[What the exercise asks]: Output the data once more, exactly as given.

┌────────

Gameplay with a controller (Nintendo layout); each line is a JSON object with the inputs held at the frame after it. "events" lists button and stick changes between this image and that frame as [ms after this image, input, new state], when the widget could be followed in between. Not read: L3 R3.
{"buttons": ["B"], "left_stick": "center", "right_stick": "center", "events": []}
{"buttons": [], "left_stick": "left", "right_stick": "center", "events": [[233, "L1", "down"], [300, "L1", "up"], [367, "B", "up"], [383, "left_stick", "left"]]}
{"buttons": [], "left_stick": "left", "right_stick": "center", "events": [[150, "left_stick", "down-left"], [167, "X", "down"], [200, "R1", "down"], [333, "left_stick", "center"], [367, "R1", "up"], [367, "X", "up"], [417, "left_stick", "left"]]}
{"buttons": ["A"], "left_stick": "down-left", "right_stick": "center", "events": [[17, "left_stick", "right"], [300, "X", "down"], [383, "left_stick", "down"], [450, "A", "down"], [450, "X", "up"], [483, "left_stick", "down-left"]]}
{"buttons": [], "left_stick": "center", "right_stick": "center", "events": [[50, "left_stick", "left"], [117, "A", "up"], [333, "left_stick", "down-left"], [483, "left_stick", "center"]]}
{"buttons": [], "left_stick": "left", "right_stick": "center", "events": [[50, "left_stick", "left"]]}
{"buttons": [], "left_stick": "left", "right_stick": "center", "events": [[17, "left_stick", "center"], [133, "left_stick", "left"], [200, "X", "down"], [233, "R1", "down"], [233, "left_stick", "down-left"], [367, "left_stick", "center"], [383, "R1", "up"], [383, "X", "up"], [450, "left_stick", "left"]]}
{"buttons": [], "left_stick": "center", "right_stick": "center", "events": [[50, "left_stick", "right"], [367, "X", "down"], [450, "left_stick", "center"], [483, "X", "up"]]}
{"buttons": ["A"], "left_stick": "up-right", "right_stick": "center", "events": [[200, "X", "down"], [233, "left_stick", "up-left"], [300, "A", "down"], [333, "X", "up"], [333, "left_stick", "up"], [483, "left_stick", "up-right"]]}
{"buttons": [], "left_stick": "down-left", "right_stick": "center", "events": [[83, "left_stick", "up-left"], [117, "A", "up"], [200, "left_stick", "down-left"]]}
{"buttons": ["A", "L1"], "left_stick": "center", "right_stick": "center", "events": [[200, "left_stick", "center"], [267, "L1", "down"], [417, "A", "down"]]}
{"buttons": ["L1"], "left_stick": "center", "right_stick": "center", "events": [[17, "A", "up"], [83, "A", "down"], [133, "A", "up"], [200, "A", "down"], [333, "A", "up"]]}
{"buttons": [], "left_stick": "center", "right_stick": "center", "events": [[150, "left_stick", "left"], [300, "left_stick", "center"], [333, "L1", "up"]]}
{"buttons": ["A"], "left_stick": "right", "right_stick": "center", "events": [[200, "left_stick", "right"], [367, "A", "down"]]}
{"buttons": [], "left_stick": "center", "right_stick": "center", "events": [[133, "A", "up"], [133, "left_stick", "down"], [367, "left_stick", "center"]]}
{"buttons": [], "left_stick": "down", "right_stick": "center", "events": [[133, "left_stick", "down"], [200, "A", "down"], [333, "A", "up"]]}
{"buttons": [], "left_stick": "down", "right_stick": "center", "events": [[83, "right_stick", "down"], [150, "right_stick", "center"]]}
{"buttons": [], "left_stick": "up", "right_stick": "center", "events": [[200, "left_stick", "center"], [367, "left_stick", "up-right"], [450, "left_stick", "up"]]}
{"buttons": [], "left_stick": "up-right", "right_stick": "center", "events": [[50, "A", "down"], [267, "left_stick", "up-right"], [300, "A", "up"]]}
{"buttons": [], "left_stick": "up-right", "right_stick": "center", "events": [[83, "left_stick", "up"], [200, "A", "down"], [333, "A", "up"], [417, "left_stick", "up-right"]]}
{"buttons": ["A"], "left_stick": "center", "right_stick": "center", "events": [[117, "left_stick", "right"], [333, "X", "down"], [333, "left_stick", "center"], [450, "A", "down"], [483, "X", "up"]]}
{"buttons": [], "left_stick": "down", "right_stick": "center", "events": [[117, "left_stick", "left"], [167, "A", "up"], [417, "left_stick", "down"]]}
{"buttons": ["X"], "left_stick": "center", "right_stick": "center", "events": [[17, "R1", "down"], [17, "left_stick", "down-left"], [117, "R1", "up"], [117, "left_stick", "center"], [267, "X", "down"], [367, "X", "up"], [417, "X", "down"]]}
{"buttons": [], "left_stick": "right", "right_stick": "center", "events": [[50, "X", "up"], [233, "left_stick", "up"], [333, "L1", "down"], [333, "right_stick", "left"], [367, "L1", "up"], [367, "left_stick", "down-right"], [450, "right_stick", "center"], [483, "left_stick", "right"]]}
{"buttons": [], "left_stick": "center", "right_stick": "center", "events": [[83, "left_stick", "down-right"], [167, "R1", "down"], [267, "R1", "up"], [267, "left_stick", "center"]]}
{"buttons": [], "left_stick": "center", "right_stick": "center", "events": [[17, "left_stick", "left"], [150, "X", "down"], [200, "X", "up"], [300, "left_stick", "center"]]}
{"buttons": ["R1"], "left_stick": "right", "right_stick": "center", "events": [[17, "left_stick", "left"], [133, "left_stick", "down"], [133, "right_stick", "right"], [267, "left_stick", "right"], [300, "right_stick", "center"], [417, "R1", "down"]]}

└────────

[Problem solution]:
Gameplay with a controller (Nintendo layout); each line is a JSON object with the inputs held at the frame after it. "events" lists button and stick changes between this image and that frame as [ms after this image, input, new state], when the widget could be followed in between. Not read: L3 R3.
{"buttons": ["B"], "left_stick": "center", "right_stick": "center", "events": []}
{"buttons": [], "left_stick": "left", "right_stick": "center", "events": [[233, "L1", "down"], [300, "L1", "up"], [367, "B", "up"], [383, "left_stick", "left"]]}
{"buttons": [], "left_stick": "left", "right_stick": "center", "events": [[150, "left_stick", "down-left"], [167, "X", "down"], [200, "R1", "down"], [333, "left_stick", "center"], [367, "R1", "up"], [367, "X", "up"], [417, "left_stick", "left"]]}
{"buttons": ["A"], "left_stick": "down-left", "right_stick": "center", "events": [[17, "left_stick", "right"], [300, "X", "down"], [383, "left_stick", "down"], [450, "A", "down"], [450, "X", "up"], [483, "left_stick", "down-left"]]}
{"buttons": [], "left_stick": "center", "right_stick": "center", "events": [[50, "left_stick", "left"], [117, "A", "up"], [333, "left_stick", "down-left"], [483, "left_stick", "center"]]}
{"buttons": [], "left_stick": "left", "right_stick": "center", "events": [[50, "left_stick", "left"]]}
{"buttons": [], "left_stick": "left", "right_stick": "center", "events": [[17, "left_stick", "center"], [133, "left_stick", "left"], [200, "X", "down"], [233, "R1", "down"], [233, "left_stick", "down-left"], [367, "left_stick", "center"], [383, "R1", "up"], [383, "X", "up"], [450, "left_stick", "left"]]}
{"buttons": [], "left_stick": "center", "right_stick": "center", "events": [[50, "left_stick", "right"], [367, "X", "down"], [450, "left_stick", "center"], [483, "X", "up"]]}
{"buttons": ["A"], "left_stick": "up-right", "right_stick": "center", "events": [[200, "X", "down"], [233, "left_stick", "up-left"], [300, "A", "down"], [333, "X", "up"], [333, "left_stick", "up"], [483, "left_stick", "up-right"]]}
{"buttons": [], "left_stick": "down-left", "right_stick": "center", "events": [[83, "left_stick", "up-left"], [117, "A", "up"], [200, "left_stick", "down-left"]]}
{"buttons": ["A", "L1"], "left_stick": "center", "right_stick": "center", "events": [[200, "left_stick", "center"], [267, "L1", "down"], [417, "A", "down"]]}
{"buttons": ["L1"], "left_stick": "center", "right_stick": "center", "events": [[17, "A", "up"], [83, "A", "down"], [133, "A", "up"], [200, "A", "down"], [333, "A", "up"]]}
{"buttons": [], "left_stick": "center", "right_stick": "center", "events": [[150, "left_stick", "left"], [300, "left_stick", "center"], [333, "L1", "up"]]}
{"buttons": ["A"], "left_stick": "right", "right_stick": "center", "events": [[200, "left_stick", "right"], [367, "A", "down"]]}
{"buttons": [], "left_stick": "center", "right_stick": "center", "events": [[133, "A", "up"], [133, "left_stick", "down"], [367, "left_stick", "center"]]}
{"buttons": [], "left_stick": "down", "right_stick": "center", "events": [[133, "left_stick", "down"], [200, "A", "down"], [333, "A", "up"]]}
{"buttons": [], "left_stick": "down", "right_stick": "center", "events": [[83, "right_stick", "down"], [150, "right_stick", "center"]]}
{"buttons": [], "left_stick": "up", "right_stick": "center", "events": [[200, "left_stick", "center"], [367, "left_stick", "up-right"], [450, "left_stick", "up"]]}
{"buttons": [], "left_stick": "up-right", "right_stick": "center", "events": [[50, "A", "down"], [267, "left_stick", "up-right"], [300, "A", "up"]]}
{"buttons": [], "left_stick": "up-right", "right_stick": "center", "events": [[83, "left_stick", "up"], [200, "A", "down"], [333, "A", "up"], [417, "left_stick", "up-right"]]}
{"buttons": ["A"], "left_stick": "center", "right_stick": "center", "events": [[117, "left_stick", "right"], [333, "X", "down"], [333, "left_stick", "center"], [450, "A", "down"], [483, "X", "up"]]}
{"buttons": [], "left_stick": "down", "right_stick": "center", "events": [[117, "left_stick", "left"], [167, "A", "up"], [417, "left_stick", "down"]]}
{"buttons": ["X"], "left_stick": "center", "right_stick": "center", "events": [[17, "R1", "down"], [17, "left_stick", "down-left"], [117, "R1", "up"], [117, "left_stick", "center"], [267, "X", "down"], [367, "X", "up"], [417, "X", "down"]]}
{"buttons": [], "left_stick": "right", "right_stick": "center", "events": [[50, "X", "up"], [233, "left_stick", "up"], [333, "L1", "down"], [333, "right_stick", "left"], [367, "L1", "up"], [367, "left_stick", "down-right"], [450, "right_stick", "center"], [483, "left_stick", "right"]]}
{"buttons": [], "left_stick": "center", "right_stick": "center", "events": [[83, "left_stick", "down-right"], [167, "R1", "down"], [267, "R1", "up"], [267, "left_stick", "center"]]}
{"buttons": [], "left_stick": "center", "right_stick": "center", "events": [[17, "left_stick", "left"], [150, "X", "down"], [200, "X", "up"], [300, "left_stick", "center"]]}
{"buttons": ["R1"], "left_stick": "right", "right_stick": "center", "events": [[17, "left_stick", "left"], [133, "left_stick", "down"], [133, "right_stick", "right"], [267, "left_stick", "right"], [300, "right_stick", "center"], [417, "R1", "down"]]}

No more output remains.